Alors dans quelle société voulons-nous vivre ? C’est le devoir et l’honneur du politique que de protéger la société des risques potentiels amenés par l’innovation, en particulier quand elle comporte une puissance invasive comme celle des GAFAM. Les dérives de l’intelligence artificielle sont probables et appellent une régulation rapide et efficace des États. L’époque commande aussi de revenir à une forme de sagesse universelle, au principe conservateur de prudence.

Au-delà de la maîtrise des risques, la civilisation 4.0 sera ce que nous en ferons. Le numérique fourmille d’opportunités à saisir afin de rendre l’avenir plus vivable pour nos enfants. Ce serait une grave erreur de réduire la « révolution numérique » à une simple addition d’innovations technologiques foisonnantes ou à la seule adaptation des business models à ces innovations. Il s’agit plus largement d’une révolution « politique », au sens premier du terme dans la pensée grecque. Car par une ironie rusée de l’Histoire, des alternatives surgissent des flots de la mondialisation capitaliste triomphante. L’économie coopérative et collaborative marque la revanche du commun féodal disparu avec la révolution agricole. La montée historique du salariat est interrompue par la réémergence du travail indépendant et de l’artisanat, éliminés par la production de masse de la seconde révolution industrielle.

Le numérique rendra possible demain la généralisation du télétravail et par-là même une plus grande porosité entre vie professionnelle et vie privée. Si les précédentes révolutions industrielles avaient induit une séparation stricte entre vie personnelle et monde du travail, la révolution numérique, quant à elle, en abat les frontières chaque jour davantage. D’une certaine manière, il s’agit d’un retour à une organisation sociale proche de la société paysanne préindustrielle, laquelle reposait précisément sur l’impossible dissociation entre lieu de vie et lieu de travail, et donc sur l’imbrication de facto de la vie familiale et de la vie professionnelle.

On le comprend bien, avec le numérique, deux chemins sont empruntables. Et le pire n’est jamais certain. Du numérique peut naître une société des enracinements, des réseaux de proximité et de réciprocité, en « source ouverte ». Un localisme politique et économique prônant un nouvel équilibre entre les métropoles et la ruralité, afin de remettre le local au centre et le global à la périphérie. Une nouvelle organisation sociale taillée pour résister aux forces centrifuges de la mondialisation, les poussées de l’individualisme et du consumérisme. Le numérique rend paradoxalement possible la mise en réseau d’individus atomisés désirant revenir aux solidarités sociales traditionnelles, appartenir à une communauté locale et cultiver une « écologie intégrale ».

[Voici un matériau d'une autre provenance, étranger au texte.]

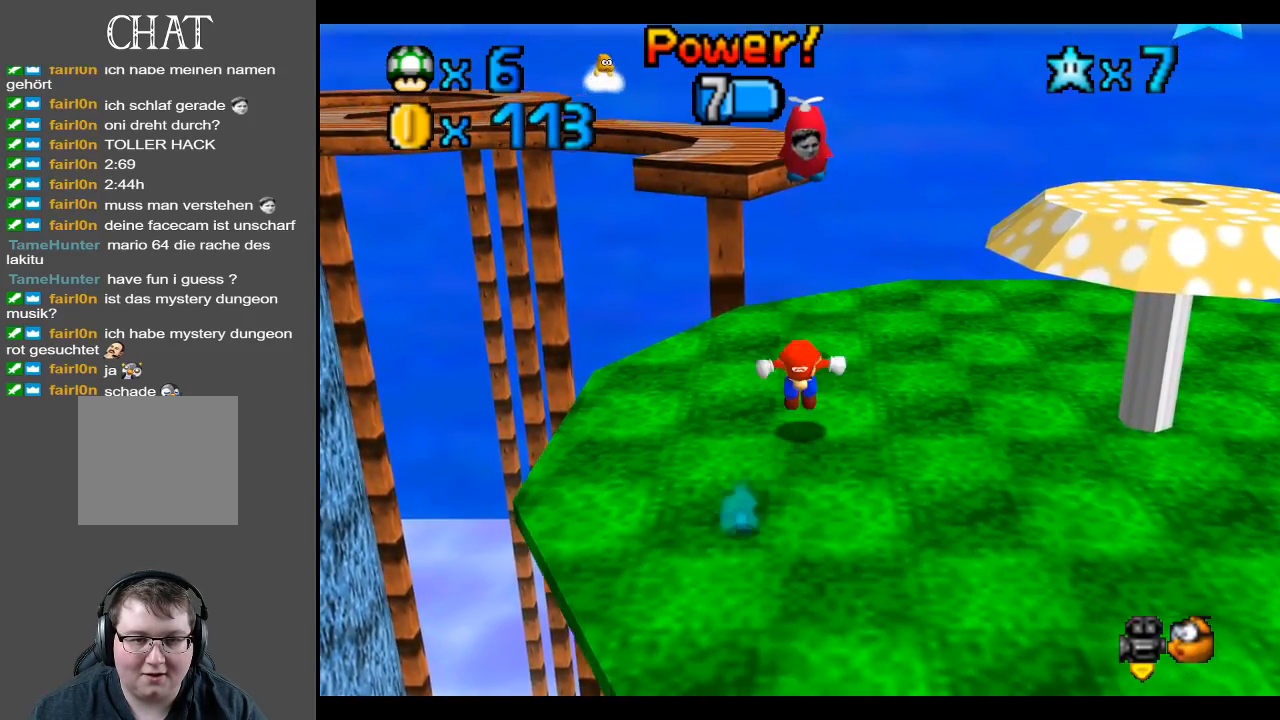
{"buttons": ["A"], "left_stick": "down", "right_stick": "center", "events": [[33, "left_stick", "center"], [333, "left_stick", "up"], [417, "left_stick", "center"], [467, "left_stick", "down"]]}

L’ère du numérique peut apporter des réponses décisives aux enjeux environnementaux, l’épuisement des ressources naturelles, la surconsommation, etc. ; car elle peut faire de nous les « autoproducteurs » d’un tout nouveau système de production. Plus sobre, plus économe et même plus efficace que la production de masse. L’impression 3D est plus économe en matières premières, utilisant des technologies par dépôt de couches successives, évitant les gaspillages et les chutes, contrairement à la production industrielle classique fondée sur une logique de découpe. Le passage du prototype à la production en série et à sa commercialisation pourra demain s’effectuer par des circuits de plus en plus courts. Une réindustrialisation verte relève du champ des possibles.

Le XXIe siècle sera technologique. Nous n’assistons pas à une énième révolution industrielle. Cette révolution est d’une autre nature et porte un changement de paradigme politique, économique, social et pourrait-on dire « civilisationnel ». Oui, avec l’Homme augmenté, l’Homme concurrencé, l’Homme inutile, la civilisation est en jeu. Il nous appartient de construire un monde de cohabitation pacifique entre l’Homme et la machine. L’enjeu est de reconstruire une économie du partage, dans le respect de la nature et du bien commun, en s’appuyant sur la puissance de calcul des robots, au service de l’humanité.